- Opening Delimiter -

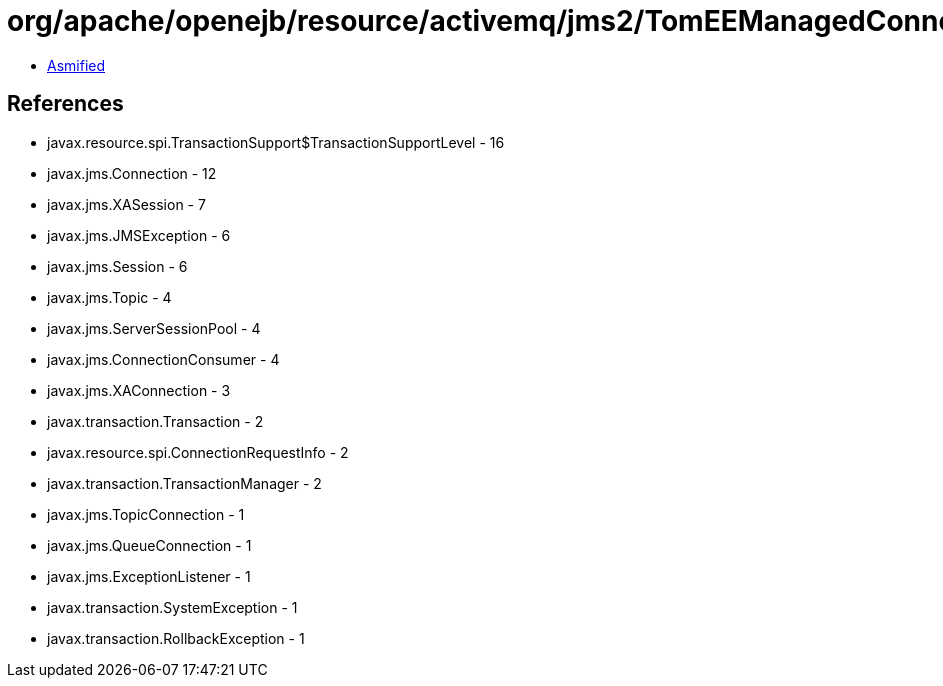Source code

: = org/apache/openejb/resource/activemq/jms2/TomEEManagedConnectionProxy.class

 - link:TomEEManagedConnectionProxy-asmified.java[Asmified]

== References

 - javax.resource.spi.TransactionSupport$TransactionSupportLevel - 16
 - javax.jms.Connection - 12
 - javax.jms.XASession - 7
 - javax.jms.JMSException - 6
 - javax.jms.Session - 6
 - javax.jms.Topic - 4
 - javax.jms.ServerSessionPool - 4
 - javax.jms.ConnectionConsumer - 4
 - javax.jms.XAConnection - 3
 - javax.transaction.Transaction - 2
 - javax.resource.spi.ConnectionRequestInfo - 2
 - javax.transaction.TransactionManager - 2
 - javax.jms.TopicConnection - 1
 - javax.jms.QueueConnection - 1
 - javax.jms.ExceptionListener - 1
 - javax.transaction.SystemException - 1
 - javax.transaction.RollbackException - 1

- Closing Delimiter -
- Opening Delimiter -

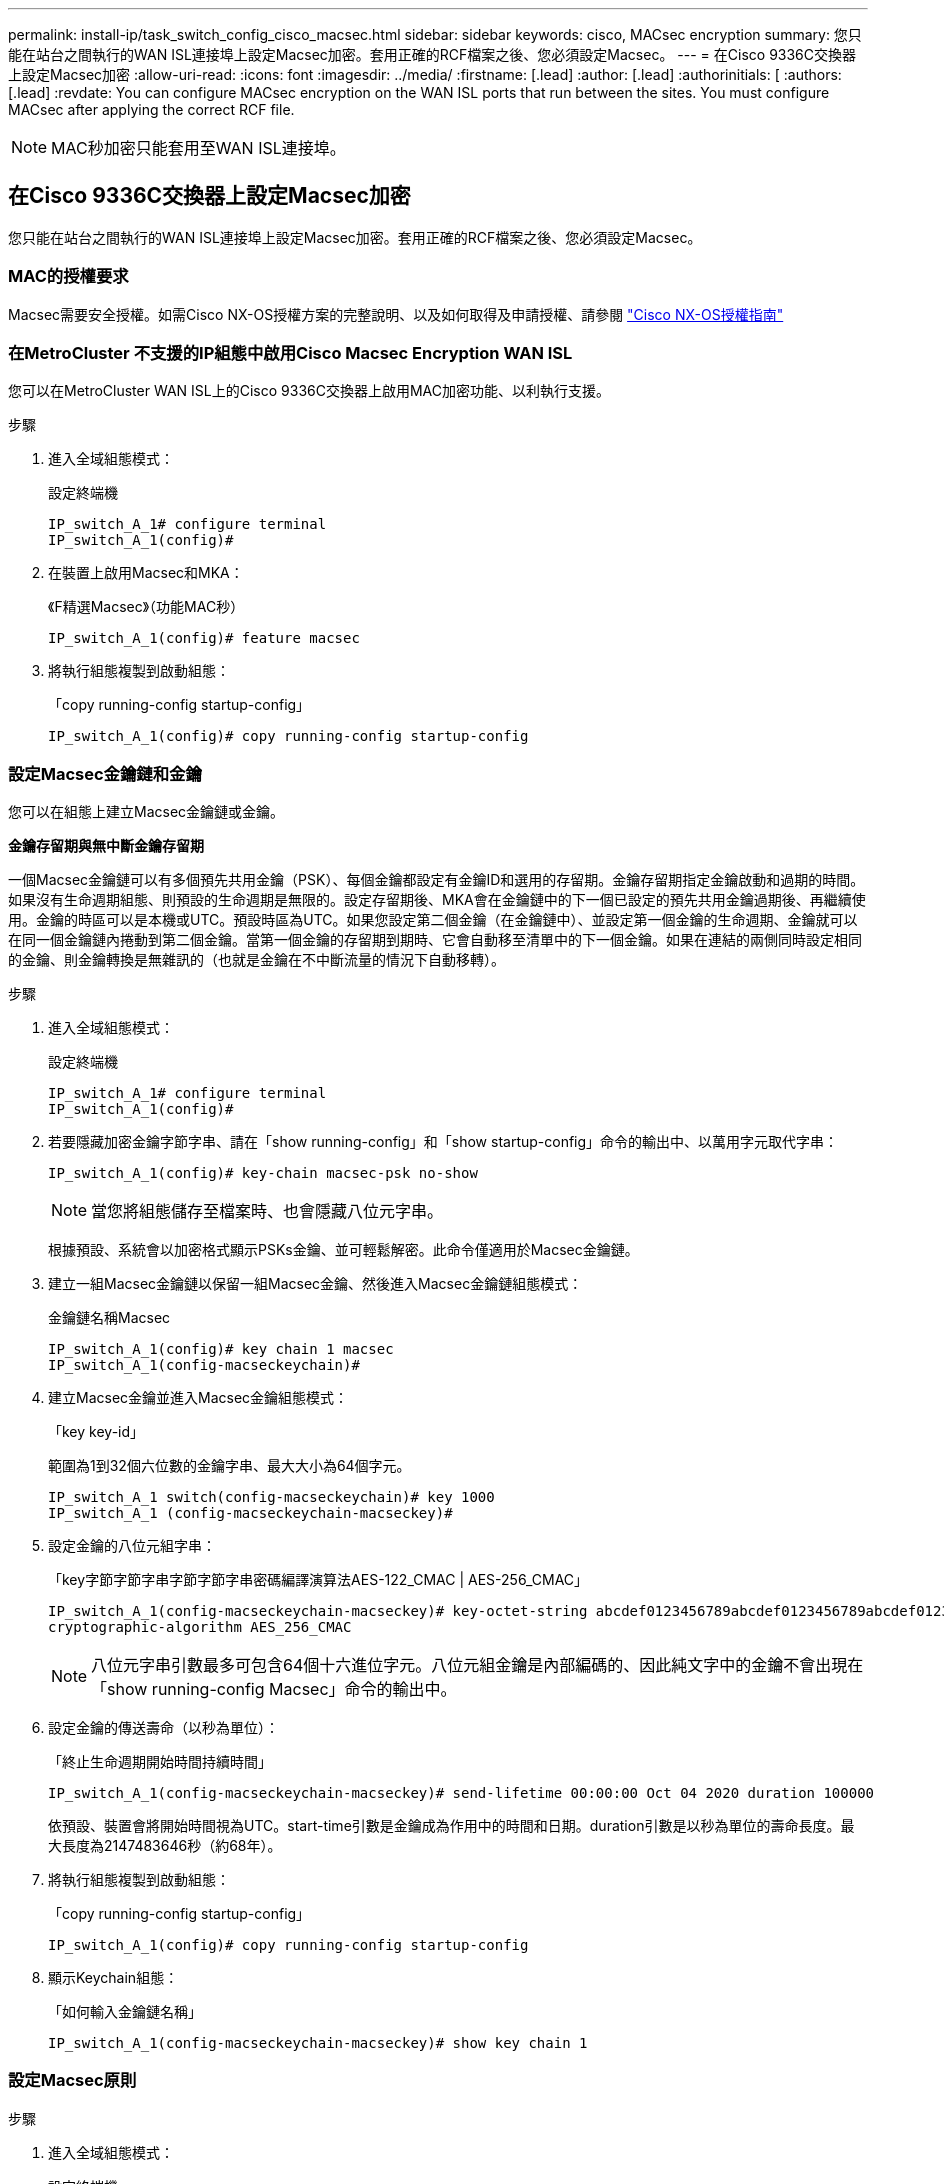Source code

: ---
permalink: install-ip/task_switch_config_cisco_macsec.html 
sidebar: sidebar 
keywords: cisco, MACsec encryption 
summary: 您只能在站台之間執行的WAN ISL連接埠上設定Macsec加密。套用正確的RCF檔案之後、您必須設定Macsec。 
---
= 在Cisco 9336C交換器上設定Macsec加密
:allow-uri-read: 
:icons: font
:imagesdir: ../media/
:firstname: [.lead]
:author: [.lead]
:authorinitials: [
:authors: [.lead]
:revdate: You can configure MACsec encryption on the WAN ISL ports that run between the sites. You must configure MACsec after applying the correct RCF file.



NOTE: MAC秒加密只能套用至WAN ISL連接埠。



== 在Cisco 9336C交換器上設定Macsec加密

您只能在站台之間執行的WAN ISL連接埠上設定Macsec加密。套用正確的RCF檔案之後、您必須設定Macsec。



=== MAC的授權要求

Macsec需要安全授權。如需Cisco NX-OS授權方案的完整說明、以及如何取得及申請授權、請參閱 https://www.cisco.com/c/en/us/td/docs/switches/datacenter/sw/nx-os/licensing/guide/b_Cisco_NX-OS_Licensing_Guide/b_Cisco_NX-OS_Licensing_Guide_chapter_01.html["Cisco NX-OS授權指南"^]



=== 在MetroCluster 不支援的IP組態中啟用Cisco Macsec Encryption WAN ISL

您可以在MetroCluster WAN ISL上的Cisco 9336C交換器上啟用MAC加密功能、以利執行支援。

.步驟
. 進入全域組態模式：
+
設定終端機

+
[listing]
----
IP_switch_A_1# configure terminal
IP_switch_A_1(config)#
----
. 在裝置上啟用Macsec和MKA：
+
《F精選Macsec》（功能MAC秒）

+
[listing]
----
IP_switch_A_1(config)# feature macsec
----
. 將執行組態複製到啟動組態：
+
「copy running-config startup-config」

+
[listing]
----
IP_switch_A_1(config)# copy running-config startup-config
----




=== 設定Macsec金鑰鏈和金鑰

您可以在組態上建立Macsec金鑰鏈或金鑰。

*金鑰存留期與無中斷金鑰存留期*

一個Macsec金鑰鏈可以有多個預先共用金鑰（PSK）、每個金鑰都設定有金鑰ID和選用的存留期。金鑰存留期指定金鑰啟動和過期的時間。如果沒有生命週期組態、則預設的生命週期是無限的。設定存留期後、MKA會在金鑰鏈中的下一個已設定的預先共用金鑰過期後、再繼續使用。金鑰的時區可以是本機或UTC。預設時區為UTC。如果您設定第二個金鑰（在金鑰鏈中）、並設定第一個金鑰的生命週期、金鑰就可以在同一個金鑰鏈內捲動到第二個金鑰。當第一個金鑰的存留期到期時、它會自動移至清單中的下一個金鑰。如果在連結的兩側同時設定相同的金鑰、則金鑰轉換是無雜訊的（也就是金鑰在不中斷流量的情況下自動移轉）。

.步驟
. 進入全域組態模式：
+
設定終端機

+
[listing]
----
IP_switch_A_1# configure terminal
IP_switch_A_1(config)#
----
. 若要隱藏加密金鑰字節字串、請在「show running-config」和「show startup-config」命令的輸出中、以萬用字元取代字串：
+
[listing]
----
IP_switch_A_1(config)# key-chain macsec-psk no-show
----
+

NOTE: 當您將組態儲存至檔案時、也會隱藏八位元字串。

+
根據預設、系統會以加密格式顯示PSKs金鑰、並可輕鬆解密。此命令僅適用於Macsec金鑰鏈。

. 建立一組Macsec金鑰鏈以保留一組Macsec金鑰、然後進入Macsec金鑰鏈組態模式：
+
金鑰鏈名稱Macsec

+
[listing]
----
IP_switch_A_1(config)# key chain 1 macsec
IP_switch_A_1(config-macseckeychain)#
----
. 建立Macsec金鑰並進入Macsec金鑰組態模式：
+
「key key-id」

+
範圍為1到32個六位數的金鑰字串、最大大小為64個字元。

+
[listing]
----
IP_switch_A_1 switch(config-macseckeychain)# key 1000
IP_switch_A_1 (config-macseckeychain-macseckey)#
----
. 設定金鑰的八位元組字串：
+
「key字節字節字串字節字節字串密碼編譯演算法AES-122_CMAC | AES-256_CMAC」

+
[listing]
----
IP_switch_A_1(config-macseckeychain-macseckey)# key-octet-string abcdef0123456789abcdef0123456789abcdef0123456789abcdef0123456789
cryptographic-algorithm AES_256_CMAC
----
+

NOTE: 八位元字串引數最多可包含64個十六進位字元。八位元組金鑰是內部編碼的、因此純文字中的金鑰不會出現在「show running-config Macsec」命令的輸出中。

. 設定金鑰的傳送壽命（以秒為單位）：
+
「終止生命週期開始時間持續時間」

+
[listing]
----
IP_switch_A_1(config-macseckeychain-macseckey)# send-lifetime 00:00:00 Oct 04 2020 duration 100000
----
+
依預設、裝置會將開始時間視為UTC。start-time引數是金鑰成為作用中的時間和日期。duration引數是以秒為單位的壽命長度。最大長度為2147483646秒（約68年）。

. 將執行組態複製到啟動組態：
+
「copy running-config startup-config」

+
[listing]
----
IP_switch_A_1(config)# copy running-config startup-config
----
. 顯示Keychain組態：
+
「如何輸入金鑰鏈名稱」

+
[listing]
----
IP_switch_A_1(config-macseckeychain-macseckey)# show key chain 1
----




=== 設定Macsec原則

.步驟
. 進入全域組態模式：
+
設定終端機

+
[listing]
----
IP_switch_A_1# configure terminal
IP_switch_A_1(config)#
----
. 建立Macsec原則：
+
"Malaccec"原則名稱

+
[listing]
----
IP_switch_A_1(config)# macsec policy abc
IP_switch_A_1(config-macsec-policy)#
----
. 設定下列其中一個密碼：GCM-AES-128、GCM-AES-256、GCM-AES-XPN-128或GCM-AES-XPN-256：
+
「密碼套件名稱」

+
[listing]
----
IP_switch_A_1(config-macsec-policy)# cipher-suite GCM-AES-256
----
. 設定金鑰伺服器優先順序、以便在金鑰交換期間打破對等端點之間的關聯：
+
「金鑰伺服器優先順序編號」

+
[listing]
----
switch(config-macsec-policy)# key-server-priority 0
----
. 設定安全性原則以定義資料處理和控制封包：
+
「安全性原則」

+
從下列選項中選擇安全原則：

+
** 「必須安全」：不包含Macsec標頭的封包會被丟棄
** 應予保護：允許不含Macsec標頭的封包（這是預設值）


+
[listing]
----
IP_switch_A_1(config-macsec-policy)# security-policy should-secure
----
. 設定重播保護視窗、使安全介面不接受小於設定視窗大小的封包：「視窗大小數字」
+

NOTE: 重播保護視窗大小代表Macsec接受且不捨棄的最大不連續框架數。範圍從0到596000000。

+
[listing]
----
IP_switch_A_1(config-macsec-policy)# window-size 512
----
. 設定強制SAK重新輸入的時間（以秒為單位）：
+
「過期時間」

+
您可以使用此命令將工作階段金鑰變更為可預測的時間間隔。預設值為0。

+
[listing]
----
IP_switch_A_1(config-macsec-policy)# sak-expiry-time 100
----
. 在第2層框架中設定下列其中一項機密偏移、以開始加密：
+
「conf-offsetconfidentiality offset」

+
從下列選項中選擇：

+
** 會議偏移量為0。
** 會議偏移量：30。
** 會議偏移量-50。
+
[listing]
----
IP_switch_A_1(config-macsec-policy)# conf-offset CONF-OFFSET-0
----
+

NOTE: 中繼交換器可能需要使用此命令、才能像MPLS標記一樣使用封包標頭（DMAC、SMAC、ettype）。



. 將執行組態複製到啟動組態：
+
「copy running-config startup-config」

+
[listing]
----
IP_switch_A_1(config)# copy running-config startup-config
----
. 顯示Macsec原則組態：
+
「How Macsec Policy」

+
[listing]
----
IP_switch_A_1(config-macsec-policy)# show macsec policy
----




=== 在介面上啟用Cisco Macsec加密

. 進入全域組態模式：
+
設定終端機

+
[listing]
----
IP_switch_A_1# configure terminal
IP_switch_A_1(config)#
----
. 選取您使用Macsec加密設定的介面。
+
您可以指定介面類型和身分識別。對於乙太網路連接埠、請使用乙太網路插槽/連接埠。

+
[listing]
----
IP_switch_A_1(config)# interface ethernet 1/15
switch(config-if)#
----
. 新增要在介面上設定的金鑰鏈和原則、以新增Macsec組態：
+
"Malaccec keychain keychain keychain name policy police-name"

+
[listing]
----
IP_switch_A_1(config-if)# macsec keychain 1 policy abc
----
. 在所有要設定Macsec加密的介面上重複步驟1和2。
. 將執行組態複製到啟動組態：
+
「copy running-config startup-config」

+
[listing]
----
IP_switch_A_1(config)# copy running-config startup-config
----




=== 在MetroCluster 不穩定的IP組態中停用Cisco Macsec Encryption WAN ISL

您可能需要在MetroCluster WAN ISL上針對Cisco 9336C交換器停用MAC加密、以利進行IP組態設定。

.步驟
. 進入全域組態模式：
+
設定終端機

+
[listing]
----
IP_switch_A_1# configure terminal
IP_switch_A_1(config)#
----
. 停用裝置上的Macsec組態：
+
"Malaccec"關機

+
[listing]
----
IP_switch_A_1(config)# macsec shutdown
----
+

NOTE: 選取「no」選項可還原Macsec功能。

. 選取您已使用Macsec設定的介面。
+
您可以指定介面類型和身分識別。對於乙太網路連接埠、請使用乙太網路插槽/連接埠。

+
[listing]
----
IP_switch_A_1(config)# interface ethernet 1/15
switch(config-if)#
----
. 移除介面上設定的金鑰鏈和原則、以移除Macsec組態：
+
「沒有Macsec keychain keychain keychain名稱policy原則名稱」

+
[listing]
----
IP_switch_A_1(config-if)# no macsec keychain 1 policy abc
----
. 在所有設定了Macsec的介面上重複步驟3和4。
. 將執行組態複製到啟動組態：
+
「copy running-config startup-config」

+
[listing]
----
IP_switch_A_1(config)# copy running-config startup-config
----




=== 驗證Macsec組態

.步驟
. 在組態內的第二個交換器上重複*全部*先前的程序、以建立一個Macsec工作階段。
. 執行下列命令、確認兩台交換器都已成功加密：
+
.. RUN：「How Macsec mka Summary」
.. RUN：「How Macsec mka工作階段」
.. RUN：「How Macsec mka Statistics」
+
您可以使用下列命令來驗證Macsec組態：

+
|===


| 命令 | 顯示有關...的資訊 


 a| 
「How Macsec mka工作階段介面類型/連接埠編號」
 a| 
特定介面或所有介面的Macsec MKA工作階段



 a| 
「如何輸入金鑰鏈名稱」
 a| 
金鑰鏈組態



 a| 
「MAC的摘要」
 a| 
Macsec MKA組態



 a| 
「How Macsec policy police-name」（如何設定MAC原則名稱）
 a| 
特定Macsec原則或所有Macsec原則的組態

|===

- Closing Delimiter -

▸ Task prompt
What you return must be the lines above that run from the line with "IP_switch_A_1(config-if)# macsec keychain" to the line with "RUN：「How Macsec mka工作階段」", inclusive, each copied exactly.

▸ Answer
IP_switch_A_1(config-if)# macsec keychain 1 policy abc
----
. 在所有要設定Macsec加密的介面上重複步驟1和2。
. 將執行組態複製到啟動組態：
+
「copy running-config startup-config」

+
[listing]
----
IP_switch_A_1(config)# copy running-config startup-config
----




=== 在MetroCluster 不穩定的IP組態中停用Cisco Macsec Encryption WAN ISL

您可能需要在MetroCluster WAN ISL上針對Cisco 9336C交換器停用MAC加密、以利進行IP組態設定。

.步驟
. 進入全域組態模式：
+
設定終端機

+
[listing]
----
IP_switch_A_1# configure terminal
IP_switch_A_1(config)#
----
. 停用裝置上的Macsec組態：
+
"Malaccec"關機

+
[listing]
----
IP_switch_A_1(config)# macsec shutdown
----
+

NOTE: 選取「no」選項可還原Macsec功能。

. 選取您已使用Macsec設定的介面。
+
您可以指定介面類型和身分識別。對於乙太網路連接埠、請使用乙太網路插槽/連接埠。

+
[listing]
----
IP_switch_A_1(config)# interface ethernet 1/15
switch(config-if)#
----
. 移除介面上設定的金鑰鏈和原則、以移除Macsec組態：
+
「沒有Macsec keychain keychain keychain名稱policy原則名稱」

+
[listing]
----
IP_switch_A_1(config-if)# no macsec keychain 1 policy abc
----
. 在所有設定了Macsec的介面上重複步驟3和4。
. 將執行組態複製到啟動組態：
+
「copy running-config startup-config」

+
[listing]
----
IP_switch_A_1(config)# copy running-config startup-config
----




=== 驗證Macsec組態

.步驟
. 在組態內的第二個交換器上重複*全部*先前的程序、以建立一個Macsec工作階段。
. 執行下列命令、確認兩台交換器都已成功加密：
+
.. RUN：「How Macsec mka Summary」
.. RUN：「How Macsec mka工作階段」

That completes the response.